- _What needs to be done_: Copy the lines below as they are; omit the images they contain.

○ ○ ○

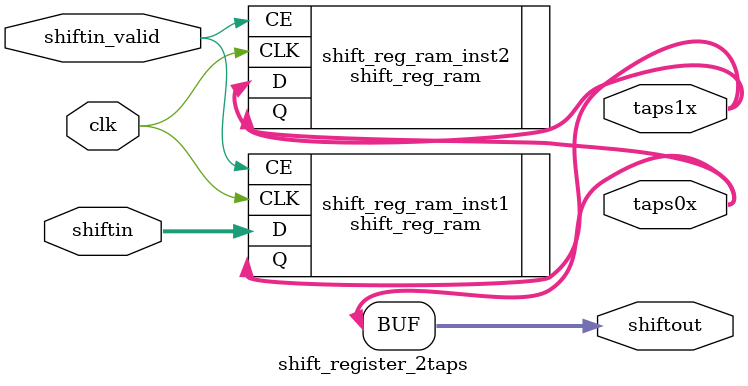
<source format=v>
module shift_register_2taps
#(
  parameter DATA_WIDTH = 16
)
(
  input                   clk,
  input  [DATA_WIDTH-1:0] shiftin,
  input                   shiftin_valid,

  output [DATA_WIDTH-1:0] shiftout,
  output [DATA_WIDTH-1:0] taps1x,
  output [DATA_WIDTH-1:0] taps0x
);

assign shiftout = taps0x;

shift_reg_ram shift_reg_ram_inst1 (
  .D   (shiftin       ),// input wire [15 : 0] D
  .CLK (clk           ),// input wire CLK
  .CE  (shiftin_valid ),// input wire CE
  .Q   (taps1x        ) // output wire [15 : 0] Q
);

shift_reg_ram shift_reg_ram_inst2 (
  .D  (taps1x        ),// input wire [15 : 0] D
  .CLK(clk           ),// input wire CLK
  .CE (shiftin_valid ),// input wire CE
  .Q  (taps0x        ) // output wire [15 : 0] Q
);

endmodule
</source>
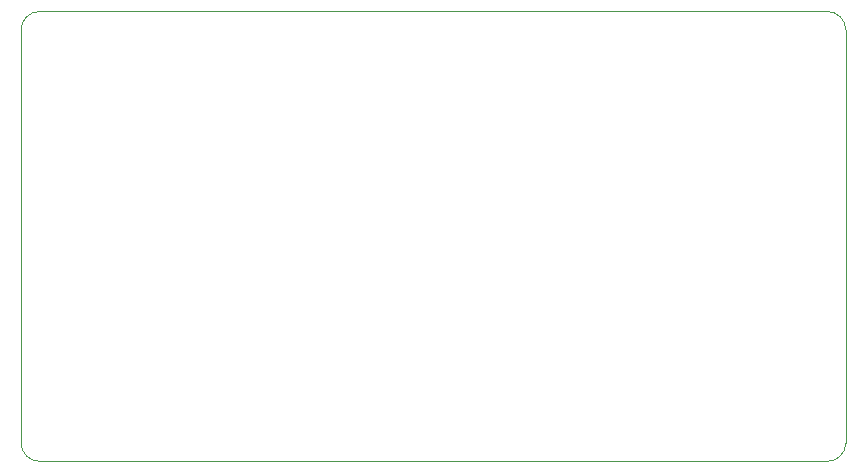
<source format=gbr>
%TF.GenerationSoftware,KiCad,Pcbnew,(5.1.6)-1*%
%TF.CreationDate,2020-08-29T19:36:31-05:00*%
%TF.ProjectId,je03-pcb-guide,6a653033-2d70-4636-922d-67756964652e,rev?*%
%TF.SameCoordinates,Original*%
%TF.FileFunction,Profile,NP*%
%FSLAX46Y46*%
G04 Gerber Fmt 4.6, Leading zero omitted, Abs format (unit mm)*
G04 Created by KiCad (PCBNEW (5.1.6)-1) date 2020-08-29 19:36:31*
%MOMM*%
%LPD*%
G01*
G04 APERTURE LIST*
%TA.AperFunction,Profile*%
%ADD10C,0.050000*%
%TD*%
G04 APERTURE END LIST*
D10*
X123825000Y-117475000D02*
X57150000Y-117475000D01*
X57150000Y-79375000D02*
X123825000Y-79375000D01*
X55562500Y-115887500D02*
X55562500Y-80962500D01*
X57150000Y-117475000D02*
G75*
G02*
X55562500Y-115887500I0J1587500D01*
G01*
X55562500Y-80962500D02*
G75*
G02*
X57150000Y-79375000I1587500J0D01*
G01*
X125412500Y-115887500D02*
X125412500Y-80962500D01*
X125412500Y-115887500D02*
G75*
G02*
X123825000Y-117475000I-1587500J0D01*
G01*
X123825000Y-79375000D02*
G75*
G02*
X125412500Y-80962500I0J-1587500D01*
G01*
M02*

</source>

○ ○ ○

- _Completed task_:
<source format=v>
module shift_register_2taps
#(
  parameter DATA_WIDTH = 16
)
(
  input                   clk,
  input  [DATA_WIDTH-1:0] shiftin,
  input                   shiftin_valid,

  output [DATA_WIDTH-1:0] shiftout,
  output [DATA_WIDTH-1:0] taps1x,
  output [DATA_WIDTH-1:0] taps0x
);

assign shiftout = taps0x;

shift_reg_ram shift_reg_ram_inst1 (
  .D   (shiftin       ),// input wire [15 : 0] D
  .CLK (clk           ),// input wire CLK
  .CE  (shiftin_valid ),// input wire CE
  .Q   (taps1x        ) // output wire [15 : 0] Q
);

shift_reg_ram shift_reg_ram_inst2 (
  .D  (taps1x        ),// input wire [15 : 0] D
  .CLK(clk           ),// input wire CLK
  .CE (shiftin_valid ),// input wire CE
  .Q  (taps0x        ) // output wire [15 : 0] Q
);

endmodule
</source>
<source format=gbr>
%TF.GenerationSoftware,KiCad,Pcbnew,(5.1.6)-1*%
%TF.CreationDate,2020-08-29T19:36:31-05:00*%
%TF.ProjectId,je03-pcb-guide,6a653033-2d70-4636-922d-67756964652e,rev?*%
%TF.SameCoordinates,Original*%
%TF.FileFunction,Profile,NP*%
%FSLAX46Y46*%
G04 Gerber Fmt 4.6, Leading zero omitted, Abs format (unit mm)*
G04 Created by KiCad (PCBNEW (5.1.6)-1) date 2020-08-29 19:36:31*
%MOMM*%
%LPD*%
G01*
G04 APERTURE LIST*
%TA.AperFunction,Profile*%
%ADD10C,0.050000*%
%TD*%
G04 APERTURE END LIST*
D10*
X123825000Y-117475000D02*
X57150000Y-117475000D01*
X57150000Y-79375000D02*
X123825000Y-79375000D01*
X55562500Y-115887500D02*
X55562500Y-80962500D01*
X57150000Y-117475000D02*
G75*
G02*
X55562500Y-115887500I0J1587500D01*
G01*
X55562500Y-80962500D02*
G75*
G02*
X57150000Y-79375000I1587500J0D01*
G01*
X125412500Y-115887500D02*
X125412500Y-80962500D01*
X125412500Y-115887500D02*
G75*
G02*
X123825000Y-117475000I-1587500J0D01*
G01*
X123825000Y-79375000D02*
G75*
G02*
X125412500Y-80962500I0J-1587500D01*
G01*
M02*

</source>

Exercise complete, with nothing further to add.